* Begin AVAILABLE DATA *

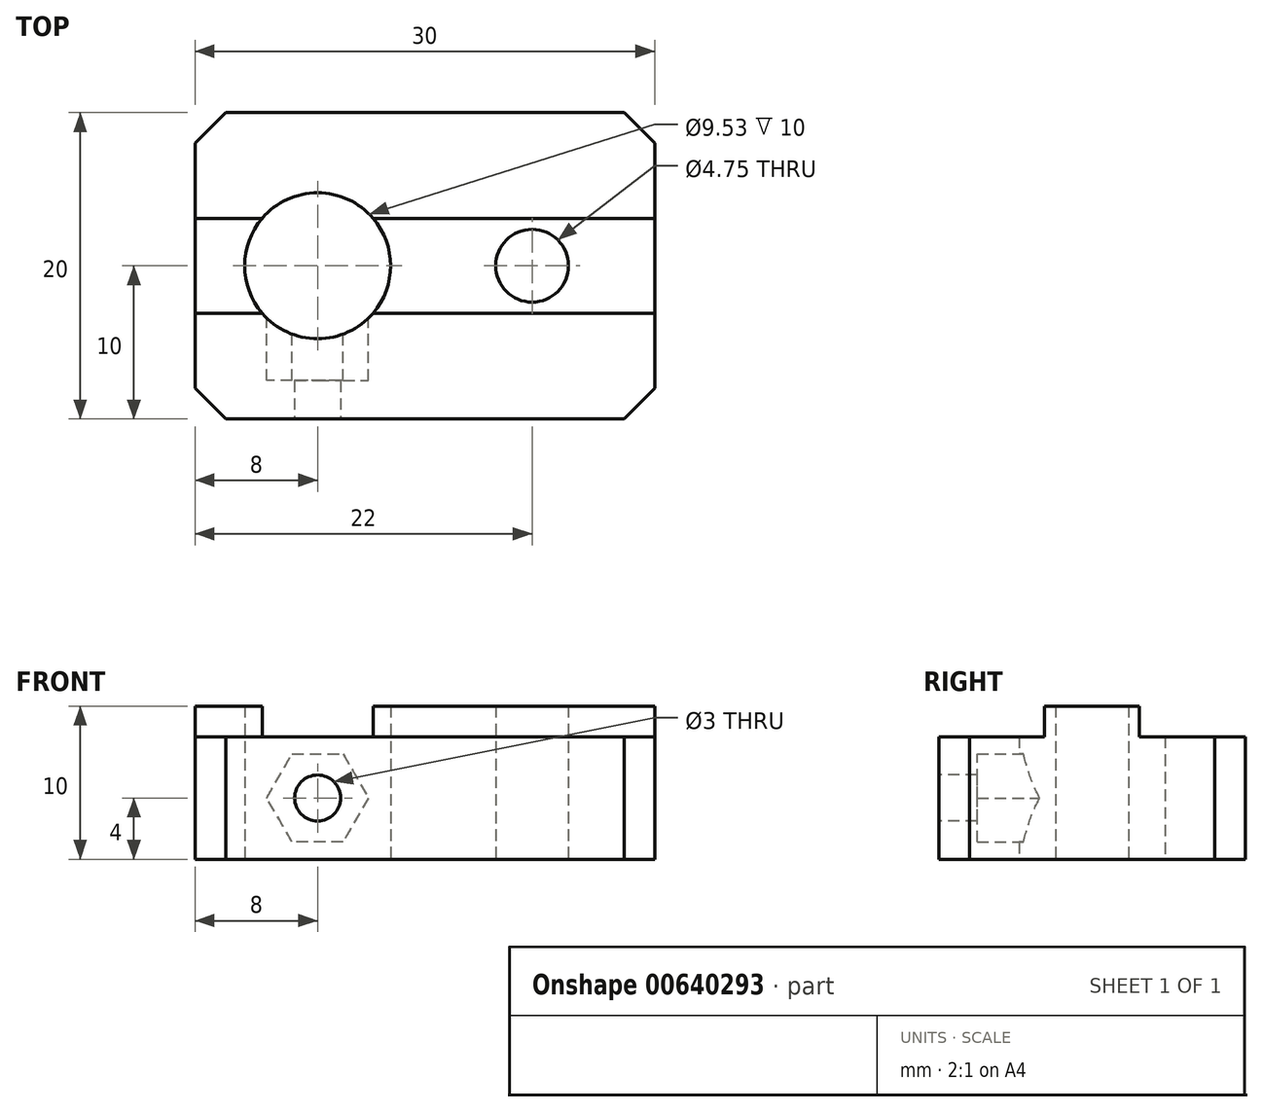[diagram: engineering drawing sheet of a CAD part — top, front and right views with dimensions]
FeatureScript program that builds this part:
annotation { "Feature Type Name" : "Feature", "Feature Type Description" : "" }
export const myFeature = defineFeature(function(context is Context, id is Id, definition is map)
    precondition{}
    {
        {
            var Q0;
            Q0=qCreatedBy(makeId("Top.planeOp"),FACE);
            var sketch = newSketch(context, id + "F0", { "sketchPlane" : qUnion([Q0])});
            skCircle(sketch, "E0", {"center": v(0, 0) * mm, "radius": 4.76 * mm});
            skLineSegment(sketch, "E1", {"start": v(0, 0) * mm, "end": v(0, 10) * mm, "construction": true});
            skLineSegment(sketch, "E2", {"start": v(0, 10) * mm, "end": v(-8, 10) * mm});
            skLineSegment(sketch, "E3", {"start": v(-8, 10) * mm, "end": v(-8, -10) * mm});
            skLineSegment(sketch, "E4", {"start": v(-8, -10) * mm, "end": v(22, -10) * mm});
            skLineSegment(sketch, "E5", {"start": v(22, -10) * mm, "end": v(22, 10) * mm});
            skLineSegment(sketch, "E6", {"start": v(22, 10) * mm, "end": v(0, 10) * mm});
            skLineSegment(sketch, "E7", {"start": v(22, 0) * mm, "end": v(14, 0) * mm, "construction": true});
            skPoint(sketch, "E7.endSnap0", {"position": v(22, 0) * mm});
            skCircle(sketch, "E8", {"center": v(14, 0) * mm, "radius": 2.38 * mm});
            skCircle(sketch, "E9", {"center": v(14, 0) * mm, "radius": 4.58 * mm, "construction": true});
            skSolve(sketch);
        }
        {
            var Q0;
            Q0 = qSketchRegion(id + "F0", true);
            extrude(context, id + "F1", {"entities" : qUnion([Q0]), "depth" : 8 * mm, "offsetDistance" : 25 * mm});
        }
        {
            var Q0;
            Q0=makeQuery(id+"F1.opExtrude","CAP_FACE",FACE,{"disambiguationData":[OSD([sQuery(id+"F0.wireOp",EDGE,"E0"),sQuery(id+"F0.wireOp",EDGE,"E2"),sQuery(id+"F0.wireOp",EDGE,"E3"),sQuery(id+"F0.wireOp",EDGE,"E4"),sQuery(id+"F0.wireOp",EDGE,"E5"),sQuery(id+"F0.wireOp",EDGE,"E6"),sQuery(id+"F0.wireOp",EDGE,"E8")])],"isStart":false});
            var sketch = newSketch(context, id + "F2", { "sketchPlane" : qUnion([Q0])});
            skLineSegment(sketch, "E10", {"start": v(0, 0) * mm, "end": v(0, 3.1) * mm, "construction": true});
            skLineSegment(sketch, "E11", {"start": v(0, 0) * mm, "end": v(0, -3.1) * mm, "construction": true});
            skLineSegment(sketch, "E12", {"start": v(22, 3.1) * mm, "end": v(3.62, 3.1) * mm});
            skLineSegment(sketch, "E13", {"start": v(-8, 3.1) * mm, "end": v(-8, -3.1) * mm});
            skLineSegment(sketch, "E14", {"start": v(-8, -3.1) * mm, "end": v(-3.62, -3.1) * mm});
            skLineSegment(sketch, "E15", {"start": v(22, -3.1) * mm, "end": v(22, 3.1) * mm});
            skArc(sketch, "E16.0", {"start": v(3.62, -3.1) * mm, "mid": v(4.76, 0) * mm, "end": v(3.62, 3.1) * mm});
            skCircle(sketch, "E16.1", {"center": v(14, 0) * mm, "radius": 2.37 * mm});
            skLineSegment(sketch, "E17.trimOffspring", {"start": v(-3.62, 3.1) * mm, "end": v(-8, 3.1) * mm});
            skLineSegment(sketch, "E18.trimOffspring", {"start": v(3.62, -3.1) * mm, "end": v(22, -3.1) * mm});
            skArc(sketch, "E19.trimOffspring", {"start": v(-3.62, 3.1) * mm, "mid": v(-4.76, 0) * mm, "end": v(-3.62, -3.1) * mm});
            skSolve(sketch);
        }
        {
            var Q0;
            Q0 = qSketchRegion(id + "F2", true);
            extrude(context, id + "F3", {"entities" : qUnion([Q0]), "operationType" : NewBodyOperationType.ADD, "depth" : 2 * mm, "offsetDistance" : 25 * mm});
        }
        {
            var Q0;
            Q0=makeQuery(id+"F1.opExtrude","SWEPT_FACE",FACE,{"disambiguationData":[OSD([sQuery(id+"F0.wireOp",EDGE,"E4")])]});
            var sketch = newSketch(context, id + "F4", { "sketchPlane" : qUnion([Q0])});
            skPoint(sketch, "E20.0", {"position": v(0, 0) * mm});
            skLineSegment(sketch, "E21", {"start": v(0, 0) * mm, "end": v(0, 8) * mm, "construction": true});
            skCircle(sketch, "E22", {"center": v(0, 4) * mm, "radius": 1.5 * mm});
            skSolve(sketch);
        }
        {
            var Q0;
            Q0 = qSketchRegion(id + "F4", true);
            extrude(context, id + "F5", {"entities" : qUnion([Q0]), "operationType" : NewBodyOperationType.REMOVE, "oppositeDirection" : true, "depth" : 10 * mm, "offsetDistance" : 25 * mm});
        }
        {
            var Q0;
            Q0=qCreatedBy(makeId("Front.planeOp"),FACE);
            var sketch = newSketch(context, id + "F6", { "sketchPlane" : qUnion([Q0])});
            skCircle(sketch, "E23.0", {"center": v(0, 4) * mm, "radius": 1.5 * mm, "construction": true});
            skCircle(sketch, "E24.cCircle", {"center": v(0, 4) * mm, "radius": 2.88 * mm, "construction": true});
            skLineSegment(sketch, "E24.0", {"start": v(1.66, 1.13) * mm, "end": v(-1.66, 1.13) * mm});
            skLineSegment(sketch, "E24.1", {"start": v(-1.66, 1.12) * mm, "end": v(-3.32, 4) * mm});
            skLineSegment(sketch, "E24.2", {"start": v(-3.32, 4) * mm, "end": v(-1.66, 6.88) * mm});
            skLineSegment(sketch, "E24.3", {"start": v(-1.66, 6.87) * mm, "end": v(1.66, 6.87) * mm});
            skLineSegment(sketch, "E24.4", {"start": v(1.66, 6.88) * mm, "end": v(3.32, 4) * mm});
            skLineSegment(sketch, "E24.5", {"start": v(3.32, 4) * mm, "end": v(1.66, 1.12) * mm});
            skPoint(sketch, "E24.0.midPoint", {"position": v(0, 1.13) * mm});
            skSolve(sketch);
        }
        {
            var Q0;
            Q0 = qSketchRegion(id + "F6", true);
            extrude(context, id + "F7", {"entities" : qUnion([Q0]), "operationType" : NewBodyOperationType.REMOVE, "depth" : 7.5 * mm, "offsetDistance" : 25 * mm});
        }
        {
            var Q0;
            Q0=makeQuery(id+"F1.opExtrude","SWEPT_EDGE",EDGE,{"disambiguationData":[OSD([sQuery(id+"F0.wireOp",EDGE,"E2"),sQuery(id+"F0.wireOp",EDGE,"E3")])]});
            var Q1;
            Q1=makeQuery(id+"F1.opExtrude","SWEPT_EDGE",EDGE,{"disambiguationData":[OSD([sQuery(id+"F0.wireOp",EDGE,"E5"),sQuery(id+"F0.wireOp",EDGE,"E6")])]});
            var Q2;
            Q2=makeQuery(id+"F1.opExtrude","SWEPT_EDGE",EDGE,{"disambiguationData":[OSD([sQuery(id+"F0.wireOp",EDGE,"E4"),sQuery(id+"F0.wireOp",EDGE,"E5")])]});
            var Q3;
            Q3=makeQuery(id+"F1.opExtrude","SWEPT_EDGE",EDGE,{"disambiguationData":[OSD([sQuery(id+"F0.wireOp",EDGE,"E3"),sQuery(id+"F0.wireOp",EDGE,"E4")])]});
            chamfer(context, id + "F8", {"entities" : qUnion([Q0, Q1, Q2, Q3]), "width" : 2 * mm, "tangentPropagation" : true});
        }
    });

* End AVAILABLE DATA *

◆ **WHAT TO WORK ON**
State how many lines in the material above contain the string "qCreatedBy" with matching case, and reply with only the number.

◆ **SOLUTION BELOW**
2